++++ Information ++++

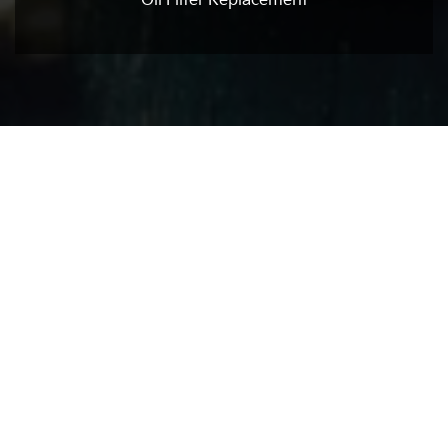
Oil Filter Replacement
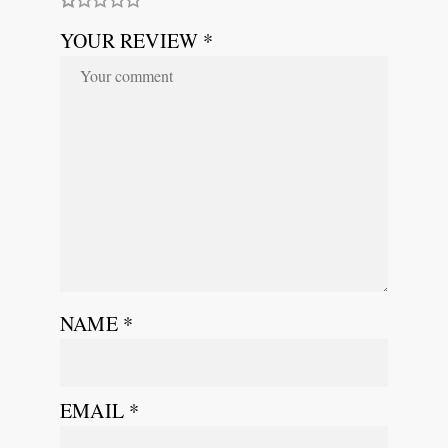
YOUR REVIEW *
NAME
*
EMAIL
*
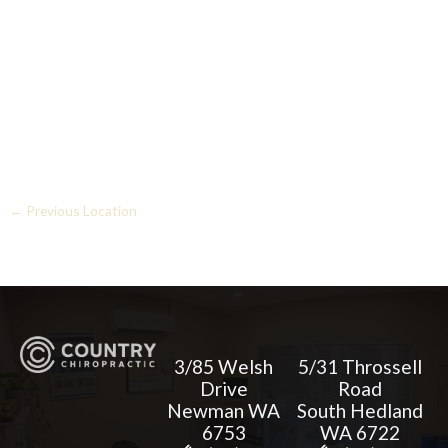
←
Previous Location
3/85 Welsh
5/31 Throssell
Drive
Road
Newman WA
South Hedland
6753
WA 6722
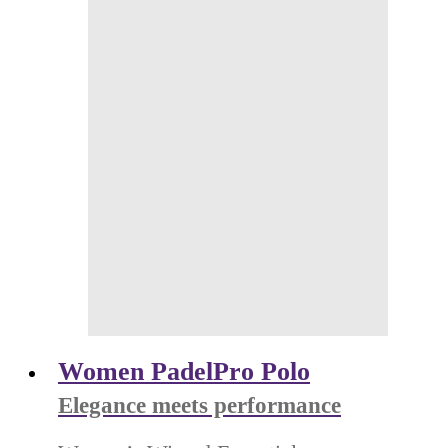
Women PadelPro Polo
Elegance meets performance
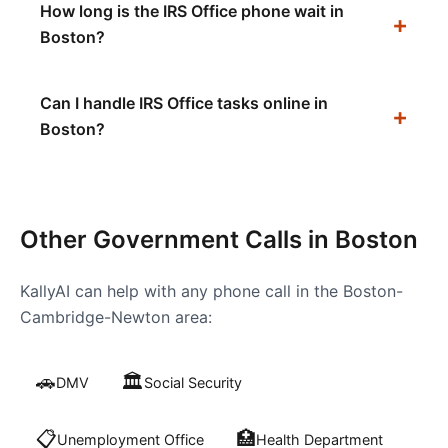
How long is the IRS Office phone wait in
Boston?
Can I handle IRS Office tasks online in
Boston?
Other Government Calls in
Boston
KallyAI can help with any phone call in the
Boston-
Cambridge-Newton
area:
🚗
🏛️
DMV
Social Security
📋
🏥
Unemployment Office
Health Department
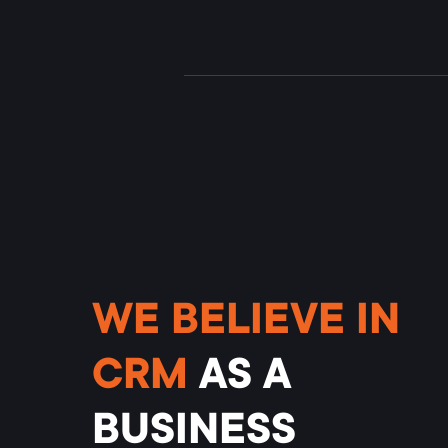
WE BELIEVE IN
CRM
AS
A
BUSINESS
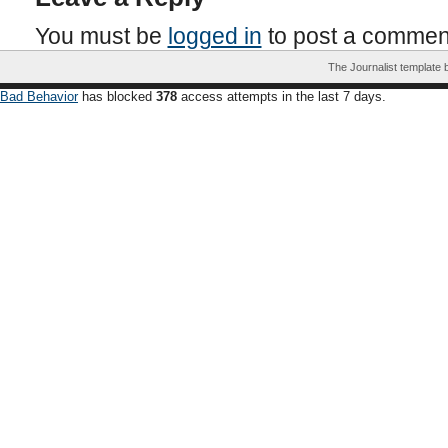
You must be
logged in
to post a commen
The Journalist template
Bad Behavior
has blocked
378
access attempts in the last 7 days.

++++

## Activity
Rename "Previous Location" to "Earlier Location" everywhere in the records. Then write out the text of all the records again with nothing else changed, leaving the pictures out.

## Final answer
Oil Filter Replacement
YOUR REVIEW *
NAME
*
EMAIL
*
←
Earlier Location
3/85 Welsh
5/31 Throssell
Drive
Road
Newman WA
South Hedland
6753
WA 6722
Women PadelPro Polo
Elegance meets performance
How long is the IRS Office phone wait in
Boston?
Can I handle IRS Office tasks online in
Boston?
Other Government Calls in
Boston
KallyAI can help with any phone call in the
Boston-
Cambridge-Newton
area:
🚗
🏛️
DMV
Social Security
📋
🏥
Unemployment Office
Health Department
WE BELIEVE IN
CRM
AS
A
BUSINESS
You must be
logged in
to post a commen
The Journalist template
Bad Behavior
has blocked
378
access attempts in the last 7 days.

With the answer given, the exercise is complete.